Por: Jean Maninat
Sí, es cierto, es la pregunta que podría haber intrigado a un don Corleone joven y advenedizo, todavía sin el título de poca alcurnia adosado al apellido, pero con ganas de comerse el vecindario. Digamos, preguntarle al joven y fatso Clemencia -no hay ofensa- cuál era el punto débil de los políticos que representaban al estado de Nueva York en el Congreso.
Los “políticos” han sido una especie denostada por la afición popular en democracia, y perseguida con ahínco por los autoritarismos de todo pelaje, una vez en el poder. Hay quienes han pasado parte fundamental de su vida “haciendo política” de una u otra manera, llegan al poder cabalgando sobre la antipolítica y se dedican a detonar la democracia en nombre de recobrar su pureza o erradicar sus maleficios.
Allí pastan Perón, Fidel, Velasco Alvarado, Pinochet, Videla, el Comandante Galáctico, Ortega, Evo, Correa; y se les une la nueva cepa de los estrambóticos Bolsonaro, López Obrador, Bukele, y el superhéroe derrotado de la antipolítica, Donald Trump. Tienen en común su desdén por la democracia y sus valores.
El discurso del populismo redentor atropella históricamente a los hombres y mujeres que asumieron y asumen la política -y la practican- como un servicio público, en algunos casos como una entrega, bien sea como funcionarios del Estado, o como operadores políticos que arriesgan la tranquilidad de su pasantía por la vida en un oficio insospechadamente inhóspito e ingrato. ¿Cómo no echar de menos a Angela Merkel, el momento venido?
En esta parcela del planeta que habitamos, hemos sido especialmente cruentos en juzgar nuestro pasado, entonces presente, y las élites -aplaudidas por el “pueblo”- entregaron una democracia que avanzaba entre traspiés, ciertamente, pero era ejemplo regional de convivencia democrática y cierta prosperidad que regaba el cuerpo social.

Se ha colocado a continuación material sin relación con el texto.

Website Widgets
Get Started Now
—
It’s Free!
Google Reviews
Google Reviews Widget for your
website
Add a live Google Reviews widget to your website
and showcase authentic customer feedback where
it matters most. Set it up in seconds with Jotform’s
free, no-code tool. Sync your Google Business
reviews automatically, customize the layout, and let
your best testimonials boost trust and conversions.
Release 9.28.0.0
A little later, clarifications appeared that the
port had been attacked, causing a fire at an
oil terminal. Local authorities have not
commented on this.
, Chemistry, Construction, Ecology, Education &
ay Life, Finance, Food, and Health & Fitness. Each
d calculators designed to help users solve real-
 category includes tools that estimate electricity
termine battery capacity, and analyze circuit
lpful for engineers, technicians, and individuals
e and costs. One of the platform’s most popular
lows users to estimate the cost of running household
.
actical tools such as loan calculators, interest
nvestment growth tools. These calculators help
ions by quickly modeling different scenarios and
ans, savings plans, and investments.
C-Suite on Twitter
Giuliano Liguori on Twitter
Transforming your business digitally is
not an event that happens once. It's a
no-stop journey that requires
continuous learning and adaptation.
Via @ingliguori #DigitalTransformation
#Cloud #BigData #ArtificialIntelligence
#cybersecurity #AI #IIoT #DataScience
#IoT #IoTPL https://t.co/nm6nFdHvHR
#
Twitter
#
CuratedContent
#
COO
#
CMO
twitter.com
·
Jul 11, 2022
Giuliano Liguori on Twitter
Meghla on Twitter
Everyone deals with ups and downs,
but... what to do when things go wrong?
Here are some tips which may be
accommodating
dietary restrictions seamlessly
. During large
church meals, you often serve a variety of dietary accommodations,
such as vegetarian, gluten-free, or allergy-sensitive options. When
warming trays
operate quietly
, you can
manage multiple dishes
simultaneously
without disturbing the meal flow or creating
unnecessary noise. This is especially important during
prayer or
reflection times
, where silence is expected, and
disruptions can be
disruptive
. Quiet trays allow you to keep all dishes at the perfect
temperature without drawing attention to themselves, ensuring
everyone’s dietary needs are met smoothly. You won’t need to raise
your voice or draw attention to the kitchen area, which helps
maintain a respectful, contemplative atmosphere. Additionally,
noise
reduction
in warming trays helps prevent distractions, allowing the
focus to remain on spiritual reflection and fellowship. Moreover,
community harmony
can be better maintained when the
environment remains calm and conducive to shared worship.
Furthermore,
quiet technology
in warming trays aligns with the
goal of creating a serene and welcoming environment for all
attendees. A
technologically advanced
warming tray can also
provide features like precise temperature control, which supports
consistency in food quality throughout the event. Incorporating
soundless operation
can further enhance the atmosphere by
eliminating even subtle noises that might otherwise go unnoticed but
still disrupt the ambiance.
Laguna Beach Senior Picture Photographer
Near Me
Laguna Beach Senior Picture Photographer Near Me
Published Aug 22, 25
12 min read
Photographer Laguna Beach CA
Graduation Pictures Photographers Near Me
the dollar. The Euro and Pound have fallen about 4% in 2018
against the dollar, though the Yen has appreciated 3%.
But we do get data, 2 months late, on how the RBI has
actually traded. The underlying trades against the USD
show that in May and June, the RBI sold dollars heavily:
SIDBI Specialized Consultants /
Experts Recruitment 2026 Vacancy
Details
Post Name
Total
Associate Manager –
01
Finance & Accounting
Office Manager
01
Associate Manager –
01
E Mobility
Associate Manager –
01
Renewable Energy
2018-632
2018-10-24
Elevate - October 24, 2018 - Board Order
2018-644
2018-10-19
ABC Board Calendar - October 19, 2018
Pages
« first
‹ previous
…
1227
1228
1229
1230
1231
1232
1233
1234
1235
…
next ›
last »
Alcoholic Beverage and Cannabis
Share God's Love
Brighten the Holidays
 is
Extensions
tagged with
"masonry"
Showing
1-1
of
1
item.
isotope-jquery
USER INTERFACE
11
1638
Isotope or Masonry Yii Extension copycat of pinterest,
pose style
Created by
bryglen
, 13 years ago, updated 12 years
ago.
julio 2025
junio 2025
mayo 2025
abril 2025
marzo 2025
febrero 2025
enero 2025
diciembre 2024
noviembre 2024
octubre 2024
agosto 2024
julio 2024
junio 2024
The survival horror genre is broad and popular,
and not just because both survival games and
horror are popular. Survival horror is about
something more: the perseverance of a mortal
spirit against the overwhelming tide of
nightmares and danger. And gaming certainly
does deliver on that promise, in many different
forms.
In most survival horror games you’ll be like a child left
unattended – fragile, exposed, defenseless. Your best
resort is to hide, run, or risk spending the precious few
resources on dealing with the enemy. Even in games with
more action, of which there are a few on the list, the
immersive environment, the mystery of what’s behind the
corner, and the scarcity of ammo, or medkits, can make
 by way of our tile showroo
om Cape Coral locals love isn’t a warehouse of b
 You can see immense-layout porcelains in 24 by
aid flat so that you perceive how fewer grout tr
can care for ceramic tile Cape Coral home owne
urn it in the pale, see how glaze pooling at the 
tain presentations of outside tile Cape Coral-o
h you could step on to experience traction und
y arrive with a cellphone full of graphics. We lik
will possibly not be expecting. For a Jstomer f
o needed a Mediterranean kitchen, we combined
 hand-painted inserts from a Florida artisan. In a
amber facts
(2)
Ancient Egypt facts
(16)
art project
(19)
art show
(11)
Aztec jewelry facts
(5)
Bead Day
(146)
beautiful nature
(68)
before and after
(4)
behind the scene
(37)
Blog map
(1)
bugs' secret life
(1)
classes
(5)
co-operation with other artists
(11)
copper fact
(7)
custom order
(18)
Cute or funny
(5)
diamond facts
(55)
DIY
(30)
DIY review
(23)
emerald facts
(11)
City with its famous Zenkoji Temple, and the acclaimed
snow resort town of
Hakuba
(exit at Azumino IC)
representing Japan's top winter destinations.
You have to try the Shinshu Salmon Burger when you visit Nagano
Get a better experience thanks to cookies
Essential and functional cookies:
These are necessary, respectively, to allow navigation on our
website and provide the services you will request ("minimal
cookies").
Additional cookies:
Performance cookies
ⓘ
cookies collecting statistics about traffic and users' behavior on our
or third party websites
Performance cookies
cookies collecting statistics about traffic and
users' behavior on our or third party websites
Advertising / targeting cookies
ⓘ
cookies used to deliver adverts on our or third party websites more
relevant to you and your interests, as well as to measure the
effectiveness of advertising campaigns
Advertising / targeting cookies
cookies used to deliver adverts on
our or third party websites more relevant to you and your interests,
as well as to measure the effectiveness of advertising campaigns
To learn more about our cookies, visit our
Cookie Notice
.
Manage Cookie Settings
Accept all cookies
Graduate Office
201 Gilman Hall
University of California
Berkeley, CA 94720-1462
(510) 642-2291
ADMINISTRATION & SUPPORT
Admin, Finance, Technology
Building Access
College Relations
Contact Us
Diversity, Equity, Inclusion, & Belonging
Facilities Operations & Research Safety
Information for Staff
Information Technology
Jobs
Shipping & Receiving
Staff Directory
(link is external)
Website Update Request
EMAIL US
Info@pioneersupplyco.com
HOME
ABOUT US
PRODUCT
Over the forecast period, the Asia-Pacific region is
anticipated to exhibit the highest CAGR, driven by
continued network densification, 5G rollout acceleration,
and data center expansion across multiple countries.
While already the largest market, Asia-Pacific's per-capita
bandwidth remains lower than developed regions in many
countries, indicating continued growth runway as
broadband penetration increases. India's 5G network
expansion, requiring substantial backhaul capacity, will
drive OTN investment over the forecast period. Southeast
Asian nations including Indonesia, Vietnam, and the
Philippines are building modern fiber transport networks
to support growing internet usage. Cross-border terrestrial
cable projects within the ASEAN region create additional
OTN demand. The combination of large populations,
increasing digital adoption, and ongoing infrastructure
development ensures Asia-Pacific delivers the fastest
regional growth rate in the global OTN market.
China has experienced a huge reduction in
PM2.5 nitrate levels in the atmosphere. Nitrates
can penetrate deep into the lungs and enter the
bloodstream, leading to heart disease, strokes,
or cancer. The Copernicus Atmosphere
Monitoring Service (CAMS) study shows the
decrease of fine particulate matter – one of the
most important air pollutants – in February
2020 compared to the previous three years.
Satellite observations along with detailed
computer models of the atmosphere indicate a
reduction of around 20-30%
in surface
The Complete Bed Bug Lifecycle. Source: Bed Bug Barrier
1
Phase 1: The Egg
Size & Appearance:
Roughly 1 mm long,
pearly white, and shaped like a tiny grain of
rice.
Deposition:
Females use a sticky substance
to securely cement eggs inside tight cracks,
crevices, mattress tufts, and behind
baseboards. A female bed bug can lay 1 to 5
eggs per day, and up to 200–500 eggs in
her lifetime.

No era Arcadia, qué duda cabe, pero era una sociedad potable que atraía a los que huían del tóxico ambiente ideológico que trituraba las suyas, a pesar de las evidentes carencias sociales que pervivían en la nuestra.
Restituir el tejido político que una vez nos distinguió es una tarea homérica, reponer la confianza en los “políticos” y los partidos que deberían formarlos y prepararlos -mucho más allá de los apellidos que hoy en día los atosigan- es una tarea fundamental de la recuperación democrática del país.
El orgullo de portar una camiseta partidaria-con todos sus bemoles y colores- fue una fuerza definitiva en la construcción de la Venezuela democrática. Los autoritarios la portan hoy en día roja y sin remilgos, y los demócratas la esquivan con escrúpulos, gracias a que quienes deberían atraerlos para el cambio democrático y electoral, no han hecho últimamente más que espantarlos de la política y el compromiso con la sociedad.
¿Cuánto cuesta un político? El esfuerzo de construir un gran partido de masas y luego sacrificar la franquicia personal, sin aspavientos heroicos ni reclamar estatuas a la historia, así de simple, sin hache mayúscula, que al fin y al cabo es muda. Como Rómulo, allá en Berna.